The audacity is the tacit assertion that the idea of the Muslim world is something very recent, and emerges out of the engagement with the colonial experience. After all, how can you deny the idea that the “Muslim world” was imagined as a thing by people such has Ibn Battuta?
Let me quote in full a few portions of the last chapter:
Simplistic and ahistorical frameworks of European empires vesus non-European subaltern colonized masses must be scrapped and replaced with the history of the world as it actuall existed….
…Critically they [Muslims] talked to each other, all over the world, and to non-Muslim Asians and Africans, about solidarity against imperial domination, racism, patriarchy, and economic exploitation….
…By decolonizing (and perhaps deconstructing) our categories and conceptions of religion, civilization, and the world order, we can better confront the rising anti-Muslim racism in Europe and the United States and work in solidarity to tackkle the ongoing crsis of the unjust global order.
After having read the book I was a bit surprised that the author wants us to move beyond the simplistic dichotomy between European and non-European, because to a great extent the book operates within that framework. Since this work seems in the tradition of postcolonialism, that makes sense. The argument that I see at the heart of the book is that the “imagined Muslim world” (a phrase the author uses repeatedly) emerged as a response to the intrusion of European imperialism and that Islamic solidarity precipitated out of the context of a rising ideology of white supremacy which racialized Muslims as colored people.
There’s obviously some truth to this. The Idea of the Muslim World benefits from outlining the argument and then supporting it with facts. Lots of facts. Perhaps the most surprising assertion made by the author (to me) is the preeminence of South Asian Muslims in international discourse in the period between 1850 and 1950. The author argues that this was due to demographic and economic heft, as well as the fact that South Asian Muslims were embedded within a powerful British Empire. Though they were a subordinate people, the monarchy had to take into account Muslim concerns, and the overrepresentation of Muslims in the Indian army was also something that was relevant when it came to force-projection.

The point I’m making is that Islamic sectarianism has had multiple phases of salience and relevance, before abating. Though I agree with the author of The Idea of the Muslim World that “Islamic fundamentalism” is actually a very modern development, it is also important to understand that these modern ideological movements draw upon much older thinking and precedents. For example, the popularity of Ibn Taymiyyah among many Sunni radicals is important to understand and entirely unsurprising, especially in light of the fact that Ibn Taymiyyah lived during a time when the Muslim world as he understood it was under threat from non-Muslims.
Fundamentally, the author’s observations that Muslims repeatedly sided with non-Muslims against other Muslims due to their own self-interest does not negate the power and depth of the Islamic world. The reality is that these “meta-ethnic” universal loyalties are always at tension with situational interests. History is filled with Hindus in Muslim armies, Protestants marching with Turks against Catholics, and Muslim bodyguards of Catholic monarchs (Frederick II). But Muslim and Christian are not arbitrary and imaginary constructs. These identities have important predictive power over the long run.

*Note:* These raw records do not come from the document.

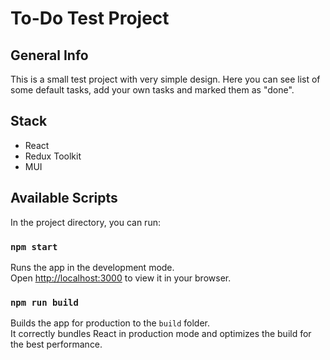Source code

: # To-Do Test Project

## General Info
This is a small test project with very simple design.
Here you can see list of some default tasks, add your own tasks and marked them as "done".

## Stack
- React
- Redux Toolkit
- MUI
## Available Scripts

In the project directory, you can run:

### `npm start`

Runs the app in the development mode.\
Open [http://localhost:3000](http://localhost:3000) to view it in your browser.

### `npm run build`

Builds the app for production to the `build` folder.\
It correctly bundles React in production mode and optimizes the build for the best performance.
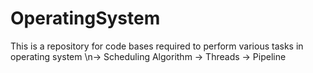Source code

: # OperatingSystem

This is a repository for code bases required to perform various tasks in operating system
\n-> Scheduling Algorithm
-> Threads
-> Pipeline

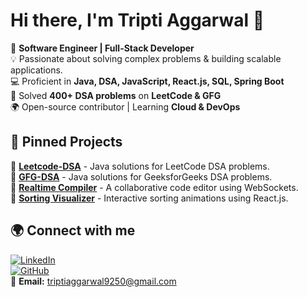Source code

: # Hi there, I'm Tripti Aggarwal 👋  

🚀 **Software Engineer | Full-Stack Developer**  
💡 Passionate about solving complex problems & building scalable applications.  
💻 Proficient in **Java, DSA, JavaScript, React.js, SQL, Spring Boot**  
🎯 Solved **400+ DSA problems** on **LeetCode & GFG**  
🌍 Open-source contributor | Learning **Cloud & DevOps**  

## 📌 Pinned Projects  
🔹 [**Leetcode-DSA**](https://github.com/Triptigithub/Leetcode-DSA) - Java solutions for LeetCode DSA problems.  
🔹 [**GFG-DSA**](https://github.com/Triptigithub/GFG-DSA) - Java solutions for GeeksforGeeks DSA problems.  
🔹 [**Realtime Compiler**](https://github.com/Triptigithub/Project-realtime-compiler) - A collaborative code editor using WebSockets.  
🔹 [**Sorting Visualizer**](https://github.com/Triptigithub/Sorting-visualiser) - Interactive sorting animations using React.js.  

## 🌍 Connect with me  
[![LinkedIn](https://img.shields.io/badge/LinkedIn-TriptiAggarwal-blue?logo=linkedin)](https://www.linkedin.com/in/tripti-aggarwal-929578233/)  
[![GitHub](https://img.shields.io/badge/GitHub-Triptigithub-black?logo=github)](https://github.com/Triptigithub)  
📧 **Email:** [triptiaggarwal9250@gmail.com](mailto:triptiaggarwal9250@gmail.com)  
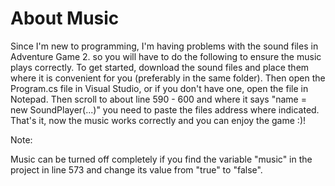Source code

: # About Music

Since I'm new to programming, I'm having problems with the sound files in Adventure Game 2. 
so you will have to do the following to ensure the music plays correctly. 
To get started, download the sound files and place them where it is convenient for you (preferably in the same folder). 
Then open the Program.cs file in Visual Studio, or if you don't have one, open the file in Notepad. 
Then scroll to about line 590 - 600 and where it says "name = new SoundPlayer(...)" you need to paste the files address where indicated. 
That's it, now the music works correctly and you can enjoy the game :)!

Note: 

Music can be turned off completely if you find the variable "music" 
in the project in line 573 and change its value from "true" to "false".
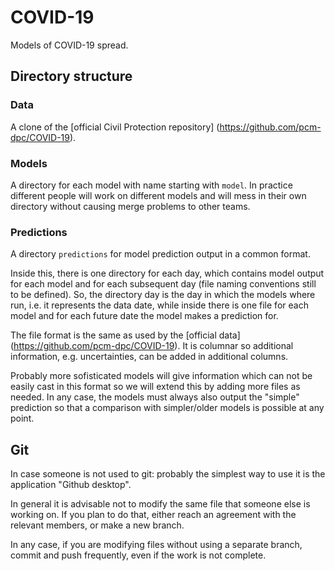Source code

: # COVID-19

Models of COVID-19 spread.

## Directory structure

### Data

A clone of the [official Civil Protection repository]
(https://github.com/pcm-dpc/COVID-19).

### Models
  
A directory for each model with name starting with `model`. In practice
different people will work on different models and will mess in their own
directory without causing merge problems to other teams.

### Predictions
  
A directory `predictions` for model prediction output in a common format.

Inside this, there is one directory for each day, which contains model output
for each model and for each subsequent day (file naming conventions still to be
defined). So, the directory day is the day in which the models where run, i.e.
it represents the data date, while inside there is one file for each model and
for each future date the model makes a prediction for.

The file format is the same as used by the [official data]
(https://github.com/pcm-dpc/COVID-19). It is columnar so additional
information, e.g. uncertainties, can be added in additional columns.

Probably more sofisticated models will give information which can not be easily
cast in this format so we will extend this by adding more files as needed. In
any case, the models must always also output the "simple" prediction so that
a comparison with simpler/older models is possible at any point.

## Git

In case someone is not used to git: probably the simplest way to use it is the
application "Github desktop".

In general it is advisable not to modify the same file that someone else is
working on. If you plan to do that, either reach an agreement with the relevant
members, or make a new branch.

In any case, if you are modifying files without using a separate branch, commit
and push frequently, even if the work is not complete.
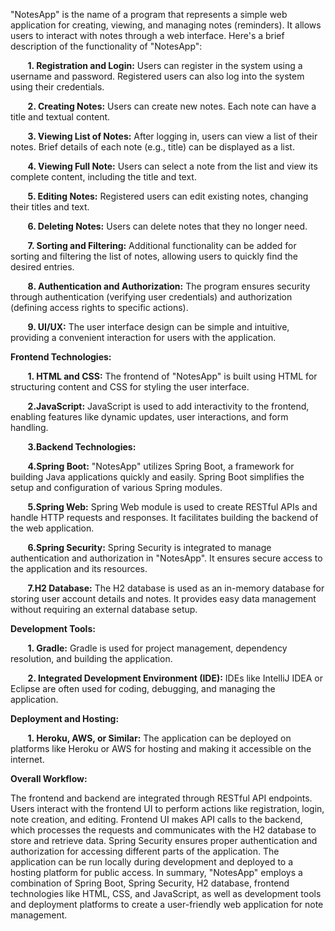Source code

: "NotesApp" is the name of a program that represents a simple web application for creating, viewing, and managing notes (reminders). It allows users to interact with notes through a web interface. Here's a brief description of the functionality of "NotesApp":

       **1. Registration and Login:** Users can register in the system using a username and password. Registered users can also log into the system using their credentials.

       **2. Creating Notes:** Users can create new notes. Each note can have a title and textual content.

       **3. Viewing List of Notes:** After logging in, users can view a list of their notes. Brief details of each note (e.g., title) can be displayed as a list.

       **4. Viewing Full Note:** Users can select a note from the list and view its complete content, including the title and text.

       **5. Editing Notes:** Registered users can edit existing notes, changing their titles and text.

       **6. Deleting Notes:** Users can delete notes that they no longer need.

       **7. Sorting and Filtering:** Additional functionality can be added for sorting and filtering the list of notes, allowing users to quickly find the desired entries.

       **8. Authentication and Authorization:** The program ensures security through authentication (verifying user credentials) and authorization (defining access rights to specific actions).

       **9. UI/UX:** The user interface design can be simple and intuitive, providing a convenient interaction for users with the application.

**Frontend Technologies:**

       **1. HTML and CSS:** The frontend of "NotesApp" is built using HTML for structuring content and CSS for styling the user interface.

       **2.JavaScript:** JavaScript is used to add interactivity to the frontend, enabling features like dynamic updates, user interactions, and form handling.

       **3.Backend Technologies:**

       **4.Spring Boot:** "NotesApp" utilizes Spring Boot, a framework for building Java applications quickly and easily. Spring Boot simplifies the setup and configuration of various Spring modules.

       **5.Spring Web:** Spring Web module is used to create RESTful APIs and handle HTTP requests and responses. It facilitates building the backend of the web application.

       **6.Spring Security:** Spring Security is integrated to manage authentication and authorization in "NotesApp". It ensures secure access to the application and its resources.

       **7.H2 Database:** The H2 database is used as an in-memory database for storing user account details and notes. It provides easy data management without requiring an external database setup.

**Development Tools:**

       **1. Gradle:** Gradle is used for project management, dependency resolution, and building the application.

       **2. Integrated Development Environment (IDE):** IDEs like IntelliJ IDEA or Eclipse are often used for coding, debugging, and managing the application.

**Deployment and Hosting:**

       **1. Heroku, AWS, or Similar:** The application can be deployed on platforms like Heroku or AWS for hosting and making it accessible on the internet.

**Overall Workflow:**

The frontend and backend are integrated through RESTful API endpoints.
Users interact with the frontend UI to perform actions like registration, login, note creation, and editing.
Frontend UI makes API calls to the backend, which processes the requests and communicates with the H2 database to store and retrieve data.
Spring Security ensures proper authentication and authorization for accessing different parts of the application.
The application can be run locally during development and deployed to a hosting platform for public access.
In summary, "NotesApp" employs a combination of Spring Boot, Spring Security, H2 database, frontend technologies like HTML, CSS, and JavaScript, as well as development tools and deployment platforms to create a user-friendly web application for note management.

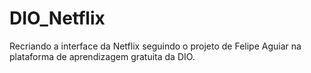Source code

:# DIO_Netflix
Recriando a interface da Netflix seguindo o projeto de  Felipe Aguiar na plataforma de aprendizagem gratuita da DIO.

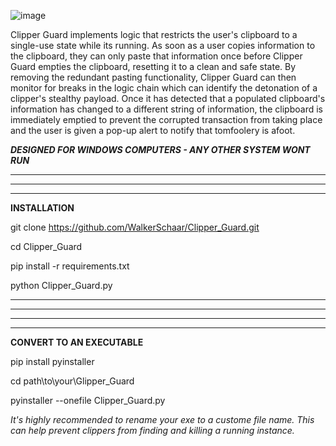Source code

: ![image](https://github.com/WalkerSchaar/Clipper_Guard/assets/132508530/4484e6f6-0bf1-4105-a027-6eddf9564a56)

Clipper Guard implements logic that restricts the user's clipboard to a single-use state while its running. As soon as a user copies information to the clipboard, they can only paste that information once before Clipper Guard empties the clipboard, resetting it to a clean and safe state. By removing the redundant pasting functionality, Clipper Guard can then monitor for breaks in the logic chain which can identify the detonation of a clipper's stealthy payload. Once it has detected that a populated clipboard's information has changed to a different string of information, the clipboard is immediately emptied to prevent the corrupted transaction from taking place and the user is given a pop-up alert to notify that tomfoolery is afoot.

***DESIGNED FOR WINDOWS COMPUTERS - ANY OTHER SYSTEM WONT RUN***
***
***
***
**INSTALLATION**

git clone https://github.com/WalkerSchaar/Clipper_Guard.git

cd Clipper_Guard

pip install -r requirements.txt

python Clipper_Guard.py
***
***
***
***
**CONVERT TO AN EXECUTABLE**

pip install pyinstaller

cd path\to\your\Glipper_Guard

pyinstaller --onefile Clipper_Guard.py

*It's highly recommended to rename your exe to a custome file name. This can help prevent clippers from finding and killing a running instance.* 






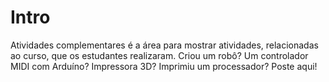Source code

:# Intro

Atividades complementares é a área para mostrar atividades, relacionadas ao curso, que os estudantes realizaram. Criou um robô? Um controlador MIDI com Arduíno? Impressora 3D? Imprimiu um processador? Poste aqui!


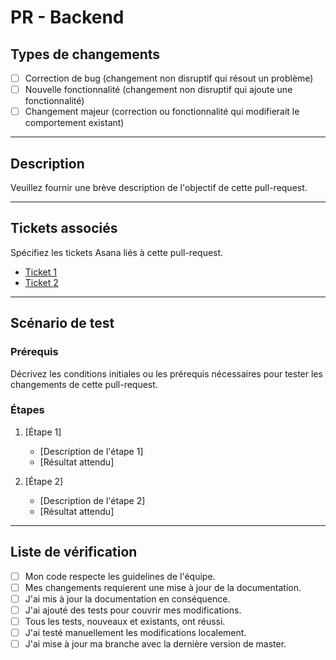 # PR - Backend

## Types de changements
<!--- Quels types de changements votre code introduit-il ? Cochez les cases qui s'appliquent : -->
- [ ] Correction de bug (changement non disruptif qui résout un problème)
- [ ] Nouvelle fonctionnalité (changement non disruptif qui ajoute une fonctionnalité)
- [ ] Changement majeur (correction ou fonctionnalité qui modifierait le comportement existant)

--- 
## Description
Veuillez fournir une brève description de l'objectif de cette pull-request.

--- 

## Tickets associés
Spécifiez les tickets Asana liés à cette pull-request.

- [Ticket 1](https://app.asana.com/0/123/456)
- [Ticket 2](https://app.asana.com/0/123/456)

--- 

## Scénario de test

### Prérequis
Décrivez les conditions initiales ou les prérequis nécessaires pour tester les changements de cette pull-request.

### Étapes
1. [Étape 1]
    - [Description de l'étape 1]
    - [Résultat attendu]

2. [Étape 2]
    - [Description de l'étape 2]
    - [Résultat attendu]

---

## Liste de vérification
- [ ] Mon code respecte les guidelines de l'équipe.
- [ ] Mes changements requierent une mise à jour de la documentation.
- [ ] J'ai mis à jour la documentation en conséquence.
- [ ] J'ai ajouté des tests pour couvrir mes modifications.
- [ ] Tous les tests, nouveaux et existants, ont réussi.
- [ ] J'ai testé manuellement les modifications localement.
- [ ] J'ai mise à jour ma branche avec la dernière version de master.
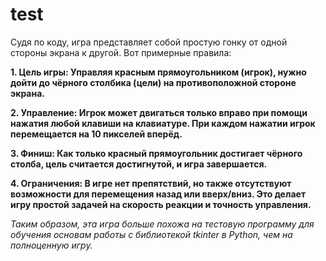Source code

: # test

Судя по коду, игра представляет собой простую гонку от одной стороны экрана к другой. Вот примерные правила:

**1. Цель игры: Управляя красным прямоугольником (игрок), нужно дойти до чёрного столбика (цели) на противоположной стороне экрана.**
   
**2. Управление: Игрок может двигаться только вправо при помощи нажатия любой клавиши на клавиатуре. При каждом нажатии игрок перемещается на 10 пикселей вперёд.**

**3. Финиш: Как только красный прямоугольник достигает чёрного столба, цель считается достигнутой, и игра завершается.**

**4. Ограничения: В игре нет препятствий, но также отсутствуют возможности для перемещения назад или вверх/вниз. Это делает игру простой задачей на скорость реакции и точность управления.**

*Таким образом, эта игра больше похожа на тестовую программу для обучения основам работы с библиотекой tkinter в Python, чем на полноценную игру.*
 
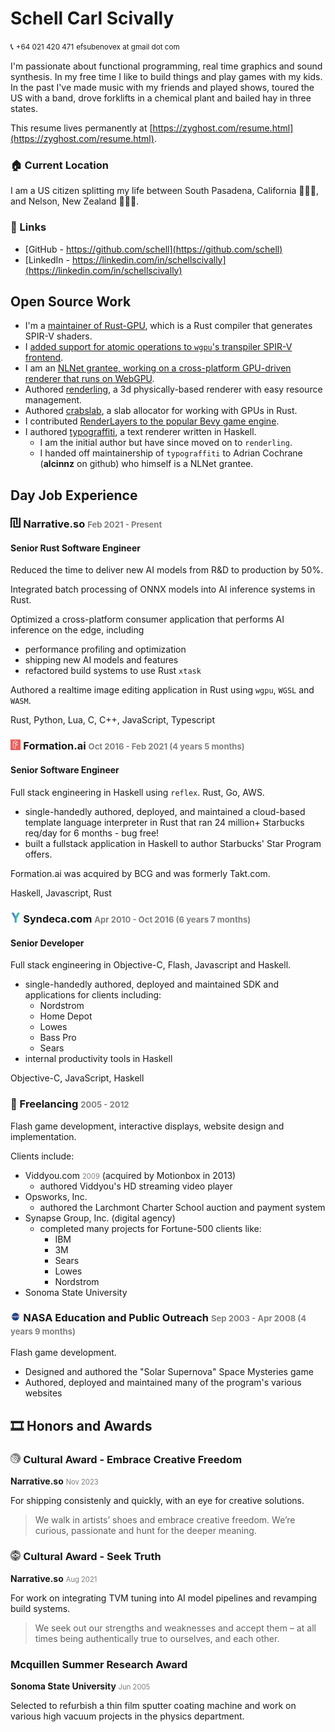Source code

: <style>
time {
  color: #7f7f7f;
  font-size: 0.8em;
}

h3 img {
    width: 1em;
    height: 1em;
}
</style>
# Schell Carl Scivally

📞 <small>+64 021 420 471</small>
<small>efsubenovex at gmail dot com</small>

I'm passionate about functional programming, real time graphics and sound synthesis.
In my free time I like to build things and play games with my kids.
In the past I've made music with my friends and played shows, toured the US with a band, drove forklifts in a chemical plant and bailed hay in three states.

This resume lives permanently at [https://zyghost.com/resume.html](https://zyghost.com/resume.html).

### 🏠 Current Location

I am a US citizen splitting my life between South Pasadena, California 🐻🇺🇸, and Nelson, New Zealand 🌴🇳🇿.

### 🔗 Links

- [GitHub - https://github.com/schell](https://github.com/schell)
- [LinkedIn - https://linkedin.com/in/schellscivally](https://linkedin.com/in/schellscivally)

## Open Source Work

- I'm a [maintainer of Rust-GPU](https://rust-gpu.github.io/blog/2024/11/06/new-maintainers), which is a Rust compiler that generates SPIR-V shaders.
- I [added support for atomic operations to `wgpu`'s transpiler SPIR-V frontend](https://github.com/gfx-rs/wgpu/issues/4489).
- I am an [NLNet grantee, working on a cross-platform GPU-driven renderer that runs on WebGPU](https://nlnet.nl/project/Renderling/).
- Authored [renderling](https://github.com/schell/renderling), a 3d physically-based renderer with easy resource management.
- Authored [crabslab](https://github.com/schell/crabslab), a slab allocator for working with GPUs in Rust.
- I contributed [RenderLayers to the popular Bevy game engine](https://github.com/bevyengine/bevy/pull/1209).
- I authored [typograffiti](https://github.com/schell/typograffiti/), a text renderer written in Haskell. 
  * I am the initial author but have since moved on to `renderling`. 
  * I handed off maintainership of `typograffiti` to Adrian Cochrane (**alcinnz** on github) who himself is a NLNet grantee.

## Day Job Experience

### ![narrative.so logo](img/narrative-icon.svg) Narrative.so <time class="resume-date">Feb 2021 - Present</time>
#### Senior Rust Software Engineer

Reduced the time to deliver new AI models from R&D to production by 50%.

Integrated batch processing of ONNX models into AI inference systems in Rust.

Optimized a cross-platform consumer application that performs AI inference on the edge, including

* performance profiling and optimization
* shipping new AI models and features
* refactored build systems to use Rust `xtask`

Authored a realtime image editing application in Rust using `wgpu`, `WGSL` and `WASM`.

Rust, Python, Lua, C, C++, JavaScript, Typescript

### ![formation.ai logo](img/formationai-logo.jpg) Formation.ai <time>Oct 2016 - Feb 2021 (4 years 5 months)</time>
#### Senior Software Engineer

Full stack engineering in Haskell using `reflex`. Rust, Go, AWS.

* single-handedly authored, deployed, and maintained a cloud-based template language interpreter in
Rust that ran 24 million+ Starbucks req/day for 6 months - bug free!
* built a fullstack application in Haskell to author Starbucks' Star Program offers.

Formation.ai was acquired by BCG and was formerly Takt.com.

Haskell, Javascript, Rust

### ![syndeca.com logo](img/syndeca-logo.png) Syndeca.com <time>Apr 2010 - Oct 2016 (6 years 7 months)</time>
#### Senior Developer

Full stack engineering in Objective-C, Flash, Javascript and Haskell.

* single-handedly authored, deployed and maintained SDK and applications for clients
including:
  - Nordstrom
  - Home Depot
  - Lowes
  - Bass Pro
  - Sears
* internal productivity tools in Haskell

Objective-C, JavaScript, Haskell 

### 🤝 Freelancing <time>2005 - 2012</time>

Flash game development, interactive displays, website design and implementation.

Clients include:

- Viddyou.com <time>2009</time> (acquired by Motionbox in 2013)
  * authored Viddyou's HD streaming video player
- Opsworks, Inc.
  * authored the Larchmont Charter School auction and payment system
- Synapse Group, Inc. (digital agency)
  * completed many projects for Fortune-500 clients like:
    - IBM
    - 3M
    - Sears
    - Lowes
    - Nordstrom
- Sonoma State University

### ![SSU NASA Education and Public Outreach](img/nasa-logo.jpg) NASA Education and Public Outreach <time>Sep 2003 - Apr 2008 (4 years 9 months)</time>

Flash game development.

* Designed and authored the "Solar Supernova" Space Mysteries game
* Authored, deployed and maintained many of the program's various websites

## 🎞️ Honors and Awards

### ![creative](img/award-create.svg) Cultural Award - Embrace Creative Freedom
**Narrative.so** <time>Nov 2023</time>

For shipping consistenly and quickly, with an eye for creative solutions.

> We walk in artists’ shoes and embrace creative freedom. We’re curious, passionate and hunt for the deeper meaning.

### ![truth](img/award-seek.svg) Cultural Award - Seek Truth
**Narrative.so** <time>Aug 2021</time>

For work on integrating TVM tuning into AI model pipelines and revamping build systems.

> We seek out our strengths and weaknesses and accept them – at all times being authentically true to ourselves, and each other.

### Mcquillen Summer Research Award
**Sonoma State University** <time>Jun 2005</time>

Selected to refurbish a thin film sputter coating machine and work on various high vacuum projects in the physics department.
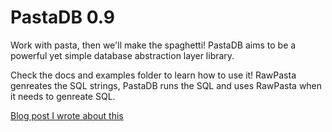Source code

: PastaDB 0.9
=======

Work with pasta, then we'll make the spaghetti! PastaDB aims to be a powerful yet simple database abstraction layer library.

Check the docs and examples folder to learn how to use it! RawPasta genreates the SQL strings, PastaDB runs the SQL and uses RawPasta when it needs to genreate SQL.

[Blog post I wrote about this](http://kevinwhitman.com/2012/09/23/mysql-without-writing-sql/)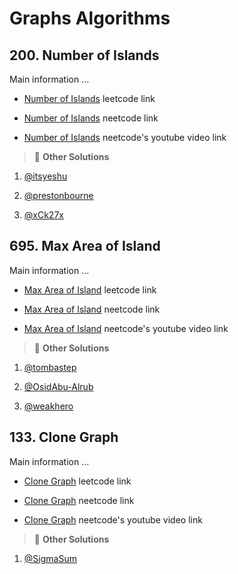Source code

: # Graphs Algorithms

## 200. Number of Islands

Main information ...

- [Number of Islands](https://leetcode.com/problems/number-of-islands/description/) leetcode link

- [Number of Islands](url) neetcode link

- [Number of Islands](url) neetcode's youtube video link

> :mega: **Other Solutions**

1. [@itsyeshu](https://leetcode.com/problems/number-of-islands/solutions/5045113/most-intuitive-explaination-by-itsyeshu-space-effi-python-c-java-javascript-typescript)

2. [@prestonbourne](https://leetcode.com/problems/number-of-islands/solutions/3869056/beats-95-easy-to-understand/)

3. [@xCk27x](https://leetcode.com/problems/number-of-islands/solutions/5043498/typescript-destory-island/)

<!-- line -->
<!-- line -->
<!-- line -->

## 695. Max Area of Island

Main information ...

- [Max Area of Island](https://leetcode.com/problems/max-area-of-island/description/) leetcode link

- [Max Area of Island](url) neetcode link

- [Max Area of Island](url) neetcode's youtube video link

> :mega: **Other Solutions**

1. [@tombastep](https://leetcode.com/problems/max-area-of-island/solutions/4475773/dfs-62ms-o-n-m)

2. [@OsidAbu-Alrub](https://leetcode.com/problems/max-area-of-island/solutions/2356210/typescript-dfs-with-comments)

3. [@weakhero](https://leetcode.com/problems/max-area-of-island/solutions/4699467/dfs-and-hashmap)

<!-- line -->
<!-- line -->
<!-- line -->

## 133. Clone Graph

Main information ...

- [Clone Graph](https://leetcode.com/problems/clone-graph/description/) leetcode link

- [Clone Graph](url) neetcode link

- [Clone Graph](url) neetcode's youtube video link

> :mega: **Other Solutions**

1. [@SigmaSum](https://leetcode.com/problems/clone-graph/solutions/1883572/typescript-javascript-simple-dfs)

<!-- line -->
<!-- line -->
<!-- line -->
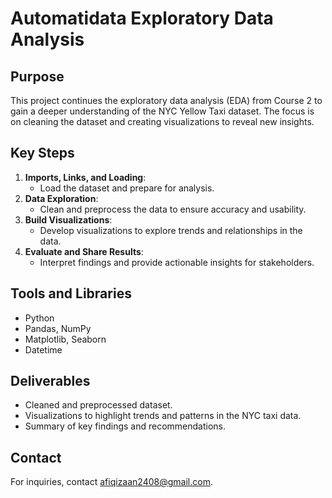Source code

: # Automatidata Exploratory Data Analysis

## Purpose
This project continues the exploratory data analysis (EDA) from Course 2 to gain a deeper understanding of the NYC Yellow Taxi dataset. The focus is on cleaning the dataset and creating visualizations to reveal new insights.

## Key Steps
1. **Imports, Links, and Loading**:
   - Load the dataset and prepare for analysis.
2. **Data Exploration**:
   - Clean and preprocess the data to ensure accuracy and usability.
3. **Build Visualizations**:
   - Develop visualizations to explore trends and relationships in the data.
4. **Evaluate and Share Results**:
   - Interpret findings and provide actionable insights for stakeholders.

## Tools and Libraries
- Python
- Pandas, NumPy
- Matplotlib, Seaborn
- Datetime

## Deliverables
- Cleaned and preprocessed dataset.
- Visualizations to highlight trends and patterns in the NYC taxi data.
- Summary of key findings and recommendations.

## Contact
For inquiries, contact afiqizaan2408@gmail.com.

The final chapter was at some tension with the rest of the book, because it foregrounded values and views which were clear within the subtext of the book, but which were not prominent. That is, the author has a particular view on current geopolitics and justice, and seems to be suggesting that his scholarship might help in forwarding this project. I bolded the part about “patriarchy” in the quote because I don’t think modernist Muslim intellectuals in the earl 20th century had problems with patriarchy in a way we’d understand it today. True, many favored the education of women and even equal political rights for women, but I don’t think that that’s the way “patriarchy” is defined today in “social justice” circles in 2018.

The Idea of the Muslim World is a decent book in light of its intellectual tradition, which I disagree with. That is, the author marshals evidence in support of his thesis, rather than engaging in argumentative bluster. But I do have to say that it seems that in the 40 years since Edward Said’s Orientalism was published the field of postcolonial studies hasn’t really made any big conceptual breakthroughs. Rather, scholars seem to be using the same tools on different topics and coming to similar general conclusions.
In the end, it’s all about goblin-kind.